# the appalachian trail



## Bamafan4life (Jun 28, 2011)

I've been wanting to do this ever since I was young and now that I'm nearly out of highschool I'm thinking about hiking it when I graduate. As that will be the only time ill probly ever have in my life to do it. So I got one question can I carry a gun with me for protection? I'm wanting to take a kel tec 2000 rifle with me if I go and I'm talking about all states


----------



## Dr. Strangelove (Jun 29, 2011)

Congratulations for having such ambitious plan, and you're right in thinking that right after high school is probably the best chance most people have to hike the AT.  I wish I had.

I'd forget about the rifle, there are just too many federal/state/local jurisdictions to go through.  Some places allow firearms, some don't.  When you start doing your research for the trip, you'll see that you'll have much more to plan and worry about than carrying a rifle along.


----------



## stu454 (Jun 29, 2011)

You won't be able to legally carry a firearm through the entire trail, IIRC.

A good knife and some pepper spray are about all you could get away with, I think.

And you're right about doing it now, before the responsibilities take hold.


----------



## TAS (Jun 29, 2011)

Go for it but leave the rifle at home.  You will want to save every ounce of weight possible when backpacking.  Do it now, when wife kids and responsibilities begin you won't have the time.


----------



## seeker (Jun 29, 2011)

By the end of two weeks, you'll be cutting the corners off your food packages to save weight.  Then you'll cut your toothbrush handle off to save another 1/2 gram.  No don't take the gun.


----------



## walkinboss01 (Jun 29, 2011)

I agree with Seeker. It would be too heavy. Most everyone that I've ran into on the trail are good people, but there is always a chance of a "nutjob". Get some pepper spray and a good knife.


----------



## frogtoad (Jun 30, 2011)

I agree about with the others about the gun... don't take it.  The chance you might need it are extremely slim.  Every state has it's own laws and regulations concerning carrying guns.  The chances of running into a dangerous nutjob human are also extremely slim on the trail.  You are smart to hit the trail while you are still young, hope you have a great hike!


----------



## holton27596 (Jul 1, 2011)

NOPE! When you hit the yankee states they will lock you up and throw away the key if they catch you with a firearm. Lirberal Vermont is about the only exception.


----------



## jason4445 (Jul 1, 2011)

Here are some incidences that happened on the trail in the 80's and 90's.

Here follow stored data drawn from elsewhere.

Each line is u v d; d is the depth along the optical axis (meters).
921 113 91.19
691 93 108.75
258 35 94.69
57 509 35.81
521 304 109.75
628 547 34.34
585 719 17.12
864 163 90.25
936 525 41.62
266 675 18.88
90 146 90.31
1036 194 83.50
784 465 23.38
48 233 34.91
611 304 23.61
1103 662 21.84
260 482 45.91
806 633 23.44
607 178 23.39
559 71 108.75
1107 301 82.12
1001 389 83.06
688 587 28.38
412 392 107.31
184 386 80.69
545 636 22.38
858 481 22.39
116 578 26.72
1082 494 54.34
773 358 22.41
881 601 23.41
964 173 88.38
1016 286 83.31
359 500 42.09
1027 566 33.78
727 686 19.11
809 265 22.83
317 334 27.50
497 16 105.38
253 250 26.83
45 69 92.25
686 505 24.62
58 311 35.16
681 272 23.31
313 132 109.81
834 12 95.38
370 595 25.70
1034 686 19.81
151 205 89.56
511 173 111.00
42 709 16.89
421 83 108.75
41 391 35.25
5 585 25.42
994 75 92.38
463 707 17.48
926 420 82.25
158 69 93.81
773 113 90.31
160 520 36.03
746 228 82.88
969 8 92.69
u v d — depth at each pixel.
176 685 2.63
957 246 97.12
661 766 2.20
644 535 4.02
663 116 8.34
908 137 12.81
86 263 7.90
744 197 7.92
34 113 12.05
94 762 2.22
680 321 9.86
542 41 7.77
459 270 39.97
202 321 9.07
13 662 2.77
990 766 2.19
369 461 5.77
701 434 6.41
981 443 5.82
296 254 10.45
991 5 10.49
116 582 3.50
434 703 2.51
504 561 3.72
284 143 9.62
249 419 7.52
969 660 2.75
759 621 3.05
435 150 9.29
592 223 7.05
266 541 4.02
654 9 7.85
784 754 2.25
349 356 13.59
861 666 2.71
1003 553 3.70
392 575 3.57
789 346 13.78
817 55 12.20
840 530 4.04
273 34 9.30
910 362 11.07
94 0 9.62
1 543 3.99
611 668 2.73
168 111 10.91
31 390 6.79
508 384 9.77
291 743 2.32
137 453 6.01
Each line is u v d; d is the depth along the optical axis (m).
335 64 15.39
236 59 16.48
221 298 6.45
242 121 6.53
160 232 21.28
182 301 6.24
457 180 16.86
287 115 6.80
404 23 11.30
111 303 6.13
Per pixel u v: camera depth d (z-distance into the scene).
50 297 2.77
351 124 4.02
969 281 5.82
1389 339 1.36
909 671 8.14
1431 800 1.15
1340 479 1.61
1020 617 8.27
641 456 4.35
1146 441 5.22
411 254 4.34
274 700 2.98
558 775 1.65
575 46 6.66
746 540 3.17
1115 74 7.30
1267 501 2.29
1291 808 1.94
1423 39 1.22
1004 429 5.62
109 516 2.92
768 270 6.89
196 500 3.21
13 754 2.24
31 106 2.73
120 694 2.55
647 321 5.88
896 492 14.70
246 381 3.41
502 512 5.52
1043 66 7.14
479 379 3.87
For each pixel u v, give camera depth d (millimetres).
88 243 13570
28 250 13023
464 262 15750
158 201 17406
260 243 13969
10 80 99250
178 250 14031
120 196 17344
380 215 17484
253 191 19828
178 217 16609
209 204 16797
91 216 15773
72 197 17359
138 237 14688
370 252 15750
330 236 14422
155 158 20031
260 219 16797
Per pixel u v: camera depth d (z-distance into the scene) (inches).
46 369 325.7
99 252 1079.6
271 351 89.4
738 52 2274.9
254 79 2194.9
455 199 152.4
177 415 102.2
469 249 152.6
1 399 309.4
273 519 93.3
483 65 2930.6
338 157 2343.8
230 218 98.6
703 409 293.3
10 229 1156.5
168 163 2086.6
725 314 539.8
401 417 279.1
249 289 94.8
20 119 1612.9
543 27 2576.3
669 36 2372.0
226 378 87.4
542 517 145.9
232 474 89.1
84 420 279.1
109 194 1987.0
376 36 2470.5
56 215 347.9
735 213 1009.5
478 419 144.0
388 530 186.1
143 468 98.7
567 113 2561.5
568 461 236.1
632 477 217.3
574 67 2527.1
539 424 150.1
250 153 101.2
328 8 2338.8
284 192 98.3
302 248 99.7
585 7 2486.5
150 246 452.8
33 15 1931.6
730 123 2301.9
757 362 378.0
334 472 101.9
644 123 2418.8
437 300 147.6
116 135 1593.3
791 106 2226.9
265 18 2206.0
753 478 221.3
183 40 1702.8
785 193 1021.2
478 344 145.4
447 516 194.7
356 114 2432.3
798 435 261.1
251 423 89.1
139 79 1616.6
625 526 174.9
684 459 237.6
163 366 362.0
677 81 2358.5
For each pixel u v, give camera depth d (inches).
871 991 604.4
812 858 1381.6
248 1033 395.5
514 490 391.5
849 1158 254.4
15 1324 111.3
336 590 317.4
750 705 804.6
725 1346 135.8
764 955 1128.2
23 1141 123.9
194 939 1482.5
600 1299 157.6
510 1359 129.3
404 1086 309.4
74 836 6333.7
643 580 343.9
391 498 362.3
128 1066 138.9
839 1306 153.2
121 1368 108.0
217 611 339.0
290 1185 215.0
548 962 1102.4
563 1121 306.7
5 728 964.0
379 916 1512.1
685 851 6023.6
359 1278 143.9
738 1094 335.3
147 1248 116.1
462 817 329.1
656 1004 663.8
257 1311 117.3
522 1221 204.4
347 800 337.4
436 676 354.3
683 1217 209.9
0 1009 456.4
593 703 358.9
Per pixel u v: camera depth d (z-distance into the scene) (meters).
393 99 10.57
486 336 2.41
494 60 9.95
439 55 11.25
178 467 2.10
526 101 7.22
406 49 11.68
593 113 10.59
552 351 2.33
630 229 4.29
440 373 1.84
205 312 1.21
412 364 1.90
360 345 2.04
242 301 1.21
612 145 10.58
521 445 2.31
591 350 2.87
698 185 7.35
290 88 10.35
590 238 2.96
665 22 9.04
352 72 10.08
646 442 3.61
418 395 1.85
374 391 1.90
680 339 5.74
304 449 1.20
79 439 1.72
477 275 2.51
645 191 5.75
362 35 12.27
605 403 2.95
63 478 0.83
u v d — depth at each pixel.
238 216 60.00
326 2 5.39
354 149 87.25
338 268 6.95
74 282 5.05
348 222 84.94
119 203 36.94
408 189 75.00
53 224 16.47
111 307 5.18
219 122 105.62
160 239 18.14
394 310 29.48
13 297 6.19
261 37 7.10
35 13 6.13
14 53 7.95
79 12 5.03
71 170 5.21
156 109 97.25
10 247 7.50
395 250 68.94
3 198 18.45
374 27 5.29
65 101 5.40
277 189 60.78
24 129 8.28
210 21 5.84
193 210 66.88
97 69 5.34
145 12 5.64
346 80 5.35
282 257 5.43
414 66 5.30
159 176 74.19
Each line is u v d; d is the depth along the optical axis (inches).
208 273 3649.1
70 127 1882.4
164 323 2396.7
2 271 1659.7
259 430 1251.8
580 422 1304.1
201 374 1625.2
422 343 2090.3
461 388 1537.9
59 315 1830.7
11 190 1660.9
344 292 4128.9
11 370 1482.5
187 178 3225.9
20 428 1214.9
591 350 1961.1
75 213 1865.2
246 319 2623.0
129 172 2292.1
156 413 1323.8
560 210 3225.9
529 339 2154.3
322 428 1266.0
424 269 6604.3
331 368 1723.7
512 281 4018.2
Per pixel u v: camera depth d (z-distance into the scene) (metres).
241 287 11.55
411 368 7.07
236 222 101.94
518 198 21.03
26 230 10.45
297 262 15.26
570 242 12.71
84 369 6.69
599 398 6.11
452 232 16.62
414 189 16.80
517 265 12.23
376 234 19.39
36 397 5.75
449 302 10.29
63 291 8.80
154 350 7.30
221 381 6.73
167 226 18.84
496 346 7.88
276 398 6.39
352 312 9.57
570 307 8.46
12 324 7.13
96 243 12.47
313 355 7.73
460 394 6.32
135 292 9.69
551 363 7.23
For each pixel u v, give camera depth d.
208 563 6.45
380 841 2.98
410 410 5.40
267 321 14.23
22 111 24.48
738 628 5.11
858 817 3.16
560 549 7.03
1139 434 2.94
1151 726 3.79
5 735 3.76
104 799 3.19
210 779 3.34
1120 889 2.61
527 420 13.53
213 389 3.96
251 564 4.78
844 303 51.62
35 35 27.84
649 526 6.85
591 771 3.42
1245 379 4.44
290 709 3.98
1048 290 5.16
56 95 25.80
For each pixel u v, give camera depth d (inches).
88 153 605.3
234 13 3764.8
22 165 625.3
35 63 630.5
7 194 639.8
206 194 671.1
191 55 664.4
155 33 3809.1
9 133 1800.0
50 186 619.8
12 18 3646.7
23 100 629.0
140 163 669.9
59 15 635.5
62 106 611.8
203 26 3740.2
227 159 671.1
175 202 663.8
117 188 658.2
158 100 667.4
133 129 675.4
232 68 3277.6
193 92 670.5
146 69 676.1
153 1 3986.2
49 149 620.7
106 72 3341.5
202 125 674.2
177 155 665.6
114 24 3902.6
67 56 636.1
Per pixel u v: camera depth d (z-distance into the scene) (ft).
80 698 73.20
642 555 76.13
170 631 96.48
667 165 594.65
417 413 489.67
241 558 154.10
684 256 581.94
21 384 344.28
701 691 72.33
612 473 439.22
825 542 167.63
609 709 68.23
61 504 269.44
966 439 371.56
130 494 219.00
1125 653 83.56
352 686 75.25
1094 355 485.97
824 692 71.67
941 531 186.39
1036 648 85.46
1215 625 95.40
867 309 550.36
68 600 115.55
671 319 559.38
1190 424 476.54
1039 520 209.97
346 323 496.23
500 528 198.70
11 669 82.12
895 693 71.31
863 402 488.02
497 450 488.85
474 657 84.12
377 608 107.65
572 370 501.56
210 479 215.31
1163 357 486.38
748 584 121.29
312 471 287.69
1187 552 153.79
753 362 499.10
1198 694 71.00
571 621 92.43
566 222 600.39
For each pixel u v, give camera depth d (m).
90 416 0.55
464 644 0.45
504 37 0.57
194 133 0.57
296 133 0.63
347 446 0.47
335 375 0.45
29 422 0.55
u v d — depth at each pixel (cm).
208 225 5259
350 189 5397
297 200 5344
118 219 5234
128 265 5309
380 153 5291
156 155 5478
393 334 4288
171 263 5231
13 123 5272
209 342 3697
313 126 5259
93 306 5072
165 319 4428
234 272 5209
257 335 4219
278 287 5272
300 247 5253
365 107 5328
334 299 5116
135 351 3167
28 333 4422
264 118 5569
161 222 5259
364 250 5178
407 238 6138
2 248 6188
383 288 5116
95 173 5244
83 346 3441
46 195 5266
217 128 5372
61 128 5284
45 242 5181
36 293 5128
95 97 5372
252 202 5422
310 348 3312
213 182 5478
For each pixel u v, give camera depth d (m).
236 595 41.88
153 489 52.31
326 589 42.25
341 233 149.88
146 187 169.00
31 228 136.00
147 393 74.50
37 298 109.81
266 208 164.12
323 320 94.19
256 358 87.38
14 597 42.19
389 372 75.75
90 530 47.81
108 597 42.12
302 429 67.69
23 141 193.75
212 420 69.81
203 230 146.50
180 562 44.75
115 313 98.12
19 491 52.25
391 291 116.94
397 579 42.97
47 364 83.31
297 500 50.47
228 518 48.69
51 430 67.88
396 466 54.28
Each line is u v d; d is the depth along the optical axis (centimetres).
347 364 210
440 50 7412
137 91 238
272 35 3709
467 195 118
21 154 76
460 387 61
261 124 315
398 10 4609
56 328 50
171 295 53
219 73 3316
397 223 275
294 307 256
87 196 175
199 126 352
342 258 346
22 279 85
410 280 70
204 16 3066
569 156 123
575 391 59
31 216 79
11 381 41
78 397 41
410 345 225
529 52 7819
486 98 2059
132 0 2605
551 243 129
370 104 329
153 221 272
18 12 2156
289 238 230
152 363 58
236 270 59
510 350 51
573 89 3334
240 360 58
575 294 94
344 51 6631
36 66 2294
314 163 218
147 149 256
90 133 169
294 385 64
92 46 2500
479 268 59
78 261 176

In 1988, a man frightened two women off the trail and shot them, killing one, in south-central Pennsylvania. Stephen Roy Carr was sentenced to life in prison without parole. He acknowledge at the time that he shot the women because they were gay. 

They were the eighth and ninth people killed in the past two decades along the Appalachian Trail. "In three of those cases, they were double-murders: six incidents, nine murders," the ATC's Brian King was quoted as saying by the Associated Press.

Two years later, a man and his fiancee were shot to death as they slept in the Thelma Marks Shelter on the A.T. south of Duncannon, Pa. Paul David Crews is on death row after being convicted for their murders.

    In May 1981, a man and a woman hiking from Maine to Georgia were killed in a remote cabin near Pearisburg, Va. Randall Lee Smith, who pleaded guilty to lesser charges, is again up for parole in September. A Wisconsin woman was hacked to death by a hiker with a hatchet in Tennessee in April 1975; her attacker died in prison. A 26-year-old man was killed at a shelter in Georgia in May 1974.

    In 1995, there were 15 homicides in national parks, which cover 83 million acres, the National Park Service said.


----------



## Wes (Jul 3, 2011)

1000's of people have hiked the trail without incident.  Find yourself a hiking partner (someone you can stand to be with for a long time) as you are more likely to need help with a sprained ankle. 

Start planning now, go to REI, ask questions, read lots of books and internet sites, take some practice runs of long hikes, find information from people who have done it. When it comes to stuff to take...less is more.


----------



## McBeeVee (Jul 8, 2011)

I don't know about Tennessee, but the AT is posted at the North Carolina state line with a no firearms sign. Besides that, as others have said, the extra weight would really suck. 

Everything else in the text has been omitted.